Les dires de PJIM

mercredi 10 novembre 2010
par  Michele

 

  • Pierre Jimenez vit au sud du Tarn dans son village médiéval de Labruguière où il est revenu à sa retraite. Il en anime la vie culturelle au travers de ses activités de photographe.
  • Pierre, qui signe son travail Pjim, acquiert sa compétence par des stages de formation technique (ETPA école de formation à la photographie et au multimedia de Toulouse) que son employeur (Caterpillar Grenoble) lui permet de suivre contre la remise en activité du club photo de l’entreprise. Ce qu’il assurera pendant 9 ans au titre de président, faisant entrer le club à la Fédération de France de photo, organisant des stages et des rencontres avec des photographes reconnus. Un tireur de photo qui apprécie son travail l’introduit à la photographie de journalisme, lui demandant de réaliser des reportages de fêtes de mariages.
  • Lui même développe ses photos, travaille le noir et blanc et aussi la photo couleur car le labo de l’entreprise est très bien équipé. S’il utilise la caméra pour construire des vidéos, son objet préféré de travail reste la photographie et le tirage sur papier.
  • Mais où commence cette passion qu’il a su alimenter et développer ? Pour le savoir il faut rembobiner le film des évènements pour découvrir le garnement curieux et actif interpellé un jour par les négatifs qu’il découvre au fond d’un tiroir ! Il n’aura alors de cesse, testant différentes poudres qu’il dilue, d’en obtenir des tirages, par contact !

Son labo du moment : la chambre des parents, dans la journée, où la lueur filtrant des volets permettait quand même de s’y retrouver !

Et puis un FEX lui est offert, une boite en bakélite dont l’objectif se tire à la main. Il fait alors des photos familiales.

Plus tard, gagnant sa vie à Grenoble, il achète un appareil avec lequel il va fixer les images de nombreuses manifestations publiques de l’époque : rallye, athlétisme...

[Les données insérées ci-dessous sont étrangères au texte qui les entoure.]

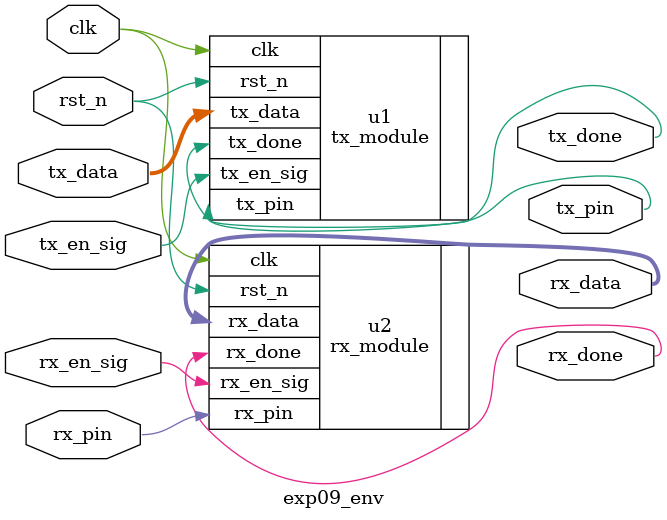
<source format=v>
module exp09_env
(
    input clk,
    input rst_n,
    
    input tx_en_sig,
    input [7:0] tx_data,
    output tx_done,
    
    input rx_en_sig,
    output rx_done,
    output [7:0] rx_data,

    output tx_pin,
    input rx_pin
);


    localparam BPS_50MHz_9600   = 13'd5208;
    localparam BPS_50MHz_115200 = 13'd434;
    localparam BPS_12MHz_9600   = 13'd1250;
    localparam BPS_12MHz_115200 = 13'd104;
    
    localparam BPS_20MHz_115200 = 13'd174;
    
    
    tx_module #(.BPS(BPS_12MHz_115200)) u1
    (
        .clk(clk),
        .rst_n(rst_n),
        .tx_en_sig(tx_en_sig),
        .tx_data(tx_data),
        .tx_done(tx_done),
        .tx_pin(tx_pin)
    );
    
    rx_module #(.BPS(BPS_12MHz_115200)) u2
    (
        .clk(clk),
        .rst_n(rst_n),
        .rx_pin(rx_pin),
        .rx_en_sig(rx_en_sig),
        .rx_done(rx_done),
        .rx_data(rx_data)
    );
    
    
endmodule


</source>
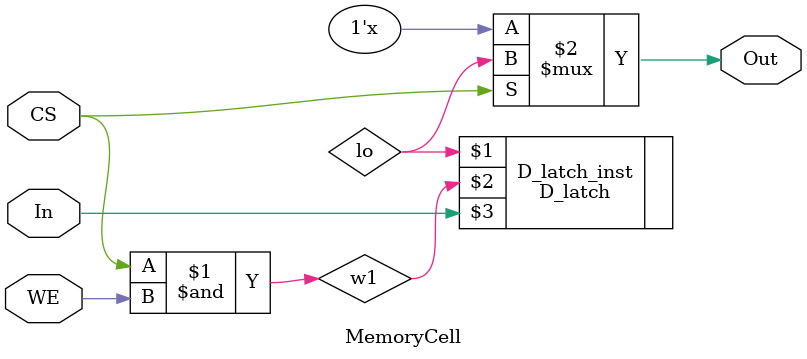
<source format=v>
module MemoryCell(Out, In, WE, CS);
	input In, WE, CS;
	output Out;
	
	wire lo;					//latch output
	wire w1;
	
	and and0(w1, CS, WE);
	
	//D_latch(Qout, en, Din)
	D_latch D_latch_inst(lo, w1, In);
	
	bufif1 bf(Out, lo, CS);
endmodule

</source>
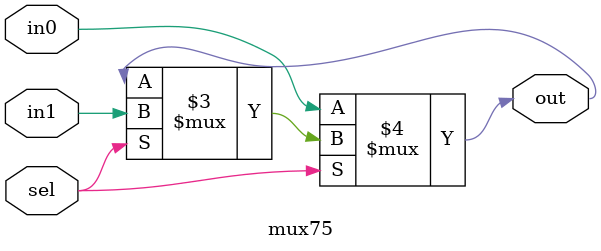
<source format=v>
module mux75 (input in0, in1, sel,
                     output out);

    assign out = (sel== 1'b0) ? in0 : (sel == 1'b1) ? in1: out;

endmodule

</source>
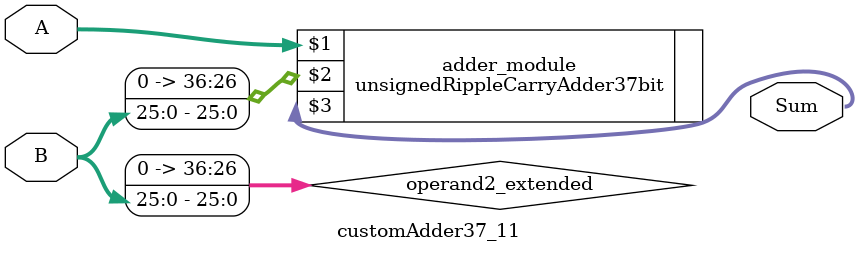
<source format=v>
module customAdder37_11(
                        input [36 : 0] A,
                        input [25 : 0] B,
                        
                        output [37 : 0] Sum
                );

        wire [36 : 0] operand2_extended;
        
        assign operand2_extended =  {11'b0, B};
        
        unsignedRippleCarryAdder37bit adder_module(
            A,
            operand2_extended,
            Sum
        );
        
        endmodule
        
</source>
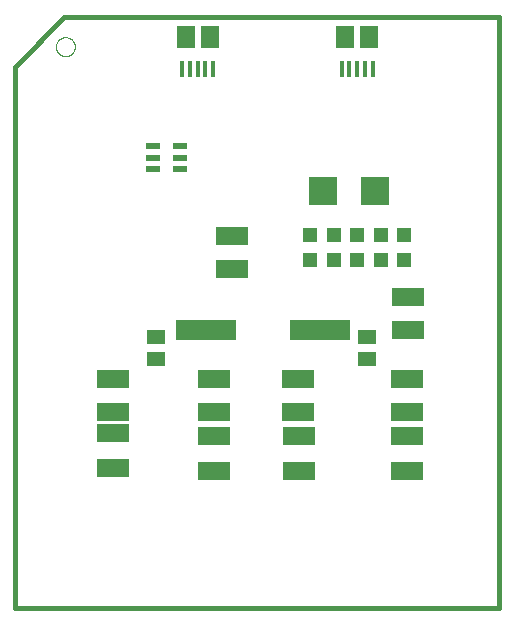
<source format=gtp>
G75*
%MOIN*%
%OFA0B0*%
%FSLAX25Y25*%
%IPPOS*%
%LPD*%
%AMOC8*
5,1,8,0,0,1.08239X$1,22.5*
%
%ADD10C,0.01600*%
%ADD11C,0.00000*%
%ADD12R,0.10630X0.05906*%
%ADD13R,0.10630X0.06299*%
%ADD14R,0.04724X0.04724*%
%ADD15R,0.20000X0.07000*%
%ADD16R,0.01575X0.05315*%
%ADD17R,0.05906X0.07480*%
%ADD18R,0.09449X0.09449*%
%ADD19R,0.05906X0.05118*%
%ADD20R,0.04724X0.02362*%
D10*
X0022538Y0040030D02*
X0183955Y0040030D01*
X0183955Y0236880D01*
X0039073Y0236880D01*
X0022538Y0220344D01*
X0022538Y0040030D01*
D11*
X0036317Y0227037D02*
X0036319Y0227149D01*
X0036325Y0227260D01*
X0036335Y0227372D01*
X0036349Y0227483D01*
X0036366Y0227593D01*
X0036388Y0227703D01*
X0036414Y0227812D01*
X0036443Y0227920D01*
X0036476Y0228026D01*
X0036513Y0228132D01*
X0036554Y0228236D01*
X0036599Y0228339D01*
X0036647Y0228440D01*
X0036698Y0228539D01*
X0036753Y0228636D01*
X0036812Y0228731D01*
X0036873Y0228825D01*
X0036938Y0228916D01*
X0037007Y0229004D01*
X0037078Y0229090D01*
X0037152Y0229174D01*
X0037230Y0229254D01*
X0037310Y0229332D01*
X0037393Y0229408D01*
X0037478Y0229480D01*
X0037566Y0229549D01*
X0037656Y0229615D01*
X0037749Y0229677D01*
X0037844Y0229737D01*
X0037941Y0229793D01*
X0038039Y0229845D01*
X0038140Y0229894D01*
X0038242Y0229939D01*
X0038346Y0229981D01*
X0038451Y0230019D01*
X0038558Y0230053D01*
X0038665Y0230083D01*
X0038774Y0230110D01*
X0038883Y0230132D01*
X0038994Y0230151D01*
X0039104Y0230166D01*
X0039216Y0230177D01*
X0039327Y0230184D01*
X0039439Y0230187D01*
X0039551Y0230186D01*
X0039663Y0230181D01*
X0039774Y0230172D01*
X0039885Y0230159D01*
X0039996Y0230142D01*
X0040106Y0230122D01*
X0040215Y0230097D01*
X0040323Y0230069D01*
X0040430Y0230036D01*
X0040536Y0230000D01*
X0040640Y0229960D01*
X0040743Y0229917D01*
X0040845Y0229870D01*
X0040944Y0229819D01*
X0041042Y0229765D01*
X0041138Y0229707D01*
X0041232Y0229646D01*
X0041323Y0229582D01*
X0041412Y0229515D01*
X0041499Y0229444D01*
X0041583Y0229370D01*
X0041665Y0229294D01*
X0041743Y0229214D01*
X0041819Y0229132D01*
X0041892Y0229047D01*
X0041962Y0228960D01*
X0042028Y0228870D01*
X0042092Y0228778D01*
X0042152Y0228684D01*
X0042209Y0228588D01*
X0042262Y0228489D01*
X0042312Y0228389D01*
X0042358Y0228288D01*
X0042401Y0228184D01*
X0042440Y0228079D01*
X0042475Y0227973D01*
X0042506Y0227866D01*
X0042534Y0227757D01*
X0042557Y0227648D01*
X0042577Y0227538D01*
X0042593Y0227427D01*
X0042605Y0227316D01*
X0042613Y0227205D01*
X0042617Y0227093D01*
X0042617Y0226981D01*
X0042613Y0226869D01*
X0042605Y0226758D01*
X0042593Y0226647D01*
X0042577Y0226536D01*
X0042557Y0226426D01*
X0042534Y0226317D01*
X0042506Y0226208D01*
X0042475Y0226101D01*
X0042440Y0225995D01*
X0042401Y0225890D01*
X0042358Y0225786D01*
X0042312Y0225685D01*
X0042262Y0225585D01*
X0042209Y0225486D01*
X0042152Y0225390D01*
X0042092Y0225296D01*
X0042028Y0225204D01*
X0041962Y0225114D01*
X0041892Y0225027D01*
X0041819Y0224942D01*
X0041743Y0224860D01*
X0041665Y0224780D01*
X0041583Y0224704D01*
X0041499Y0224630D01*
X0041412Y0224559D01*
X0041323Y0224492D01*
X0041232Y0224428D01*
X0041138Y0224367D01*
X0041042Y0224309D01*
X0040944Y0224255D01*
X0040845Y0224204D01*
X0040743Y0224157D01*
X0040640Y0224114D01*
X0040536Y0224074D01*
X0040430Y0224038D01*
X0040323Y0224005D01*
X0040215Y0223977D01*
X0040106Y0223952D01*
X0039996Y0223932D01*
X0039885Y0223915D01*
X0039774Y0223902D01*
X0039663Y0223893D01*
X0039551Y0223888D01*
X0039439Y0223887D01*
X0039327Y0223890D01*
X0039216Y0223897D01*
X0039104Y0223908D01*
X0038994Y0223923D01*
X0038883Y0223942D01*
X0038774Y0223964D01*
X0038665Y0223991D01*
X0038558Y0224021D01*
X0038451Y0224055D01*
X0038346Y0224093D01*
X0038242Y0224135D01*
X0038140Y0224180D01*
X0038039Y0224229D01*
X0037941Y0224281D01*
X0037844Y0224337D01*
X0037749Y0224397D01*
X0037656Y0224459D01*
X0037566Y0224525D01*
X0037478Y0224594D01*
X0037393Y0224666D01*
X0037310Y0224742D01*
X0037230Y0224820D01*
X0037152Y0224900D01*
X0037078Y0224984D01*
X0037007Y0225070D01*
X0036938Y0225158D01*
X0036873Y0225249D01*
X0036812Y0225343D01*
X0036753Y0225438D01*
X0036698Y0225535D01*
X0036647Y0225634D01*
X0036599Y0225735D01*
X0036554Y0225838D01*
X0036513Y0225942D01*
X0036476Y0226048D01*
X0036443Y0226154D01*
X0036414Y0226262D01*
X0036388Y0226371D01*
X0036366Y0226481D01*
X0036349Y0226591D01*
X0036335Y0226702D01*
X0036325Y0226814D01*
X0036319Y0226925D01*
X0036317Y0227037D01*
D12*
X0055215Y0098297D03*
X0055215Y0086683D03*
X0089073Y0085502D03*
X0089073Y0097116D03*
X0117420Y0097116D03*
X0117420Y0085502D03*
X0153247Y0085502D03*
X0153247Y0097116D03*
D13*
X0153247Y0105384D03*
X0153247Y0116407D03*
X0153640Y0132549D03*
X0153640Y0143573D03*
X0117026Y0116407D03*
X0117026Y0105384D03*
X0089073Y0105384D03*
X0089073Y0116407D03*
X0094979Y0153022D03*
X0094979Y0164045D03*
X0055215Y0116407D03*
X0055215Y0105384D03*
D14*
X0120963Y0155974D03*
X0120963Y0164242D03*
X0128837Y0164242D03*
X0128837Y0155974D03*
X0136711Y0155974D03*
X0136711Y0164242D03*
X0144585Y0164242D03*
X0144585Y0155974D03*
X0152459Y0155974D03*
X0152459Y0164242D03*
D15*
X0124215Y0132549D03*
X0086215Y0132549D03*
D16*
X0086121Y0219656D03*
X0088680Y0219656D03*
X0083562Y0219656D03*
X0081003Y0219656D03*
X0078444Y0219656D03*
X0131593Y0219656D03*
X0134152Y0219656D03*
X0136711Y0219656D03*
X0139270Y0219656D03*
X0141829Y0219656D03*
D17*
X0140648Y0230187D03*
X0132774Y0230148D03*
X0087499Y0230187D03*
X0079625Y0230148D03*
D18*
X0125294Y0179006D03*
X0142617Y0179006D03*
D19*
X0139861Y0130384D03*
X0139861Y0122904D03*
X0069782Y0122904D03*
X0069782Y0130384D03*
D20*
X0068601Y0186289D03*
X0068601Y0190030D03*
X0068601Y0193770D03*
X0077656Y0193770D03*
X0077656Y0190030D03*
X0077656Y0186289D03*
M02*

</source>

Curieux, organisé, il regarde avec intérêt ces appareils dont il tire tant d’actif plaisir, s’informe sur leur vie. Il a d’ailleurs conservé son FEX, type d’appareil qui se révèle avoir été utilisé par une expédition sur l’Himalaya. Un autre ciseleur du détail n’a pas laissé passer la chose et Pjim ne s’étonne pas trop de trouver un FEX entre les mains d’Archibald Haddock dans Tintin au Tibet  !

Malin et pratique, il échangera des mignonnettes contre les boitiers qu’un tireur - qui ne faisait que du noir et blanc – avait accumulés dans son officine. Ces pièces en tôle, bakélite, carton, fondent son petit musée des appareils photos. Il l’alimente depuis par ses trouvailles en brocante ou sur internet. Il en démonte nettoie et remet en ordre de marche tout ce qui est mécanique et date au plus de 1940. Et renseigne chaque pièce d’une fiche technique.

  • Passé au numérique, Pjim continue à faire des tirages noir et blanc lui même et passe par un tireur surtout pour la couleur où il faut avoir un bon contact avec le technicien pour bien définir et obtenir ce que l’on désire. Et répétition de l’histoire, c’est un des tireurs de Castres qui lui demande de faire des reportages ponctuels.
  • Enfin il faut dire aussi qu’un maître de Pjim est un homme de vingt ans plus jeune que Nadar. C’est Arthur Batut, né à Castres, mort à Labruguière et fou de photographie. Ah oui, c’est cet homme qui invente le portrait-type, image composite issue de multiples portraits individuels et invente aussi la photo aérienne en mariant un boitier à un cerf-volant.

Vous l’avez deviné, le centre du monde est à Labruguière et Pjim y habite.

  • Le hasard de la rencontre d’amis d’amis l’a cependant fait participer avec Jicé et Hugues Leiser à l’exposition Déchets d’Œuvres qui accompagne la journée portes ouvertes du Complexe de valorisation des déchets ménager de Vedène, en 2002. Leur amitié se concrétisa ensuite par la création en commun de douze tableaux numériques – signés LeFiJi - mêlant leurs trois apports respectifs et donnant lieu à une exposition virtuelle en 2003.